(Collected data entries)
----
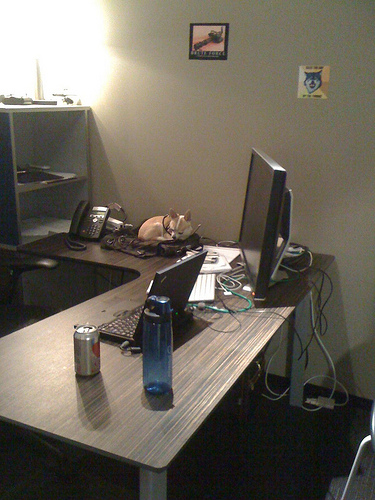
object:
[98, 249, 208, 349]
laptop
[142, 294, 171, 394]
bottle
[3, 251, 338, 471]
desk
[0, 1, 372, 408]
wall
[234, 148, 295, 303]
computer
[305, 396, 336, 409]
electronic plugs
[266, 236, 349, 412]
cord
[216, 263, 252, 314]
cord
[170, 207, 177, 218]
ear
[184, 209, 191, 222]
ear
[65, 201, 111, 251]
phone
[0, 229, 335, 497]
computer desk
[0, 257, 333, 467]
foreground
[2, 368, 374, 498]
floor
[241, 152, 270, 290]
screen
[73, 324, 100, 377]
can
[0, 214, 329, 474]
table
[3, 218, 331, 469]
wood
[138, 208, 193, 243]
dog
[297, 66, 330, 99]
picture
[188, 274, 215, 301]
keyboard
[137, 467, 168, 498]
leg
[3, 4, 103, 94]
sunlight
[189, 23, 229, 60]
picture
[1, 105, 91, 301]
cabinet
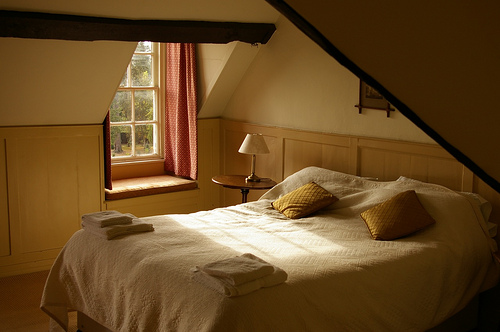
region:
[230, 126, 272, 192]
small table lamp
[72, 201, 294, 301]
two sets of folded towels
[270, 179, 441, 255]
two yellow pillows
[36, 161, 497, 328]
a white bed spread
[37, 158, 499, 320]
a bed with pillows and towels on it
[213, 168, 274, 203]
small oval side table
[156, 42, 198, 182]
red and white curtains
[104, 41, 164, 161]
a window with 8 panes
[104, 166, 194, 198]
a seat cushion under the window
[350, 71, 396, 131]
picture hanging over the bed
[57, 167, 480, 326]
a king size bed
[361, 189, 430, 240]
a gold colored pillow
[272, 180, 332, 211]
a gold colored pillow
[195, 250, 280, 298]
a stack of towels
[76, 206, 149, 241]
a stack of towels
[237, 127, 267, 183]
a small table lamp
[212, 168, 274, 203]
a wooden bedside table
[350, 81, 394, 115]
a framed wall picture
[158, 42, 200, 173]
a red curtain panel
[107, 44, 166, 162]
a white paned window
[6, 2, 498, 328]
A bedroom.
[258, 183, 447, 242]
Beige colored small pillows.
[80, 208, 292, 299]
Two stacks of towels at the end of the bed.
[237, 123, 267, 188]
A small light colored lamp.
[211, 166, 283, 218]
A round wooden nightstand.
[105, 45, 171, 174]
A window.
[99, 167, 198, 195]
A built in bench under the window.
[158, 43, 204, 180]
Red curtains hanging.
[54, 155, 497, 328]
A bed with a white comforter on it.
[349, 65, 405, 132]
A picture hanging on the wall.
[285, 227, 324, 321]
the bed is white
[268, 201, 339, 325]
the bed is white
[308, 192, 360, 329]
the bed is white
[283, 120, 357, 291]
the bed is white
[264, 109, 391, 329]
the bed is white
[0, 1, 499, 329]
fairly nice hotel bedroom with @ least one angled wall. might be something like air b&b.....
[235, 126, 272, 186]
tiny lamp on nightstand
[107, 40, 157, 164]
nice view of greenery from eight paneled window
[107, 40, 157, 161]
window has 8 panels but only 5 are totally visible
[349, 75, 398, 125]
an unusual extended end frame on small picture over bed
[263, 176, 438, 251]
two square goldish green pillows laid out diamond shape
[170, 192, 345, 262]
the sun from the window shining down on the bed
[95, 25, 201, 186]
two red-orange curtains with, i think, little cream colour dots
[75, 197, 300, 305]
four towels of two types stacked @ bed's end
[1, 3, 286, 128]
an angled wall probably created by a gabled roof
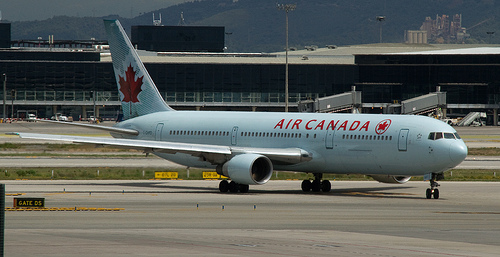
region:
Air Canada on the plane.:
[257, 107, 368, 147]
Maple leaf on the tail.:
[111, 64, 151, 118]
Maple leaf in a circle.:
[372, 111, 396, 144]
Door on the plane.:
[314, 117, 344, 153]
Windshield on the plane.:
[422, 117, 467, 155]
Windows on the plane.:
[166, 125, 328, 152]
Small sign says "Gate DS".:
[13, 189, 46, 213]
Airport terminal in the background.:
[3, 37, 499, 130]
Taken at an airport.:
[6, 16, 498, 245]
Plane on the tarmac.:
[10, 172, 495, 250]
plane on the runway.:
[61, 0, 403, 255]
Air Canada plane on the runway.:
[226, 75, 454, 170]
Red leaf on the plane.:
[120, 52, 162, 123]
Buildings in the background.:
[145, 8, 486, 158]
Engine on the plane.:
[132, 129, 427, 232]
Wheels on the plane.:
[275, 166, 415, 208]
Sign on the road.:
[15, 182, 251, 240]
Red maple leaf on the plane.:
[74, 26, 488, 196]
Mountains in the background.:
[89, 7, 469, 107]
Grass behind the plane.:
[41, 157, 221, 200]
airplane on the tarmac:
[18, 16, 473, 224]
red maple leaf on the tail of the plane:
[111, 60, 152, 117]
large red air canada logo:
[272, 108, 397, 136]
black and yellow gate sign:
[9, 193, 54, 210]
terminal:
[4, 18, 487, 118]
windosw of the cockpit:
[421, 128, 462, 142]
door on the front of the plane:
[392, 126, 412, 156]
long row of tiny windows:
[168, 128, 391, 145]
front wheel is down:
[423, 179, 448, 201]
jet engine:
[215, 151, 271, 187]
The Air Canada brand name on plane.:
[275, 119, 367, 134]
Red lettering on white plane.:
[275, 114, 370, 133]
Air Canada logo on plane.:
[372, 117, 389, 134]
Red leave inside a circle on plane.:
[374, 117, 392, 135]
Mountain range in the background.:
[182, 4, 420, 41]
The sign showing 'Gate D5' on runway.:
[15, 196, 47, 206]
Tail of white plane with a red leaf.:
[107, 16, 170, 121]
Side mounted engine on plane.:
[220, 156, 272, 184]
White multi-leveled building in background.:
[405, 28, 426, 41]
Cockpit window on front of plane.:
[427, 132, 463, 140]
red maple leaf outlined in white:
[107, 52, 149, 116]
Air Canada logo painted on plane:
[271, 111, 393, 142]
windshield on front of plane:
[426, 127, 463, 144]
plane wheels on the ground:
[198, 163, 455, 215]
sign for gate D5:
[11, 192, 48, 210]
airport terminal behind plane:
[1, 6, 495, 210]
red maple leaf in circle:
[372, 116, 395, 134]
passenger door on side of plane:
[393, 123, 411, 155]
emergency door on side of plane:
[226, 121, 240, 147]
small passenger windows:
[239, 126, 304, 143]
----
THE PROBLEM:
In the records, substitute "turbine engine" for "jet engine" in the lines from the one containing "airplane on the" through the one containing "[15, 196, 47, 206]", and change nothing else. Give back only those lines.

FINAL ANSWER:
airplane on the tarmac:
[18, 16, 473, 224]
red maple leaf on the tail of the plane:
[111, 60, 152, 117]
large red air canada logo:
[272, 108, 397, 136]
black and yellow gate sign:
[9, 193, 54, 210]
terminal:
[4, 18, 487, 118]
windosw of the cockpit:
[421, 128, 462, 142]
door on the front of the plane:
[392, 126, 412, 156]
long row of tiny windows:
[168, 128, 391, 145]
front wheel is down:
[423, 179, 448, 201]
turbine engine:
[215, 151, 271, 187]
The Air Canada brand name on plane.:
[275, 119, 367, 134]
Red lettering on white plane.:
[275, 114, 370, 133]
Air Canada logo on plane.:
[372, 117, 389, 134]
Red leave inside a circle on plane.:
[374, 117, 392, 135]
Mountain range in the background.:
[182, 4, 420, 41]
The sign showing 'Gate D5' on runway.:
[15, 196, 47, 206]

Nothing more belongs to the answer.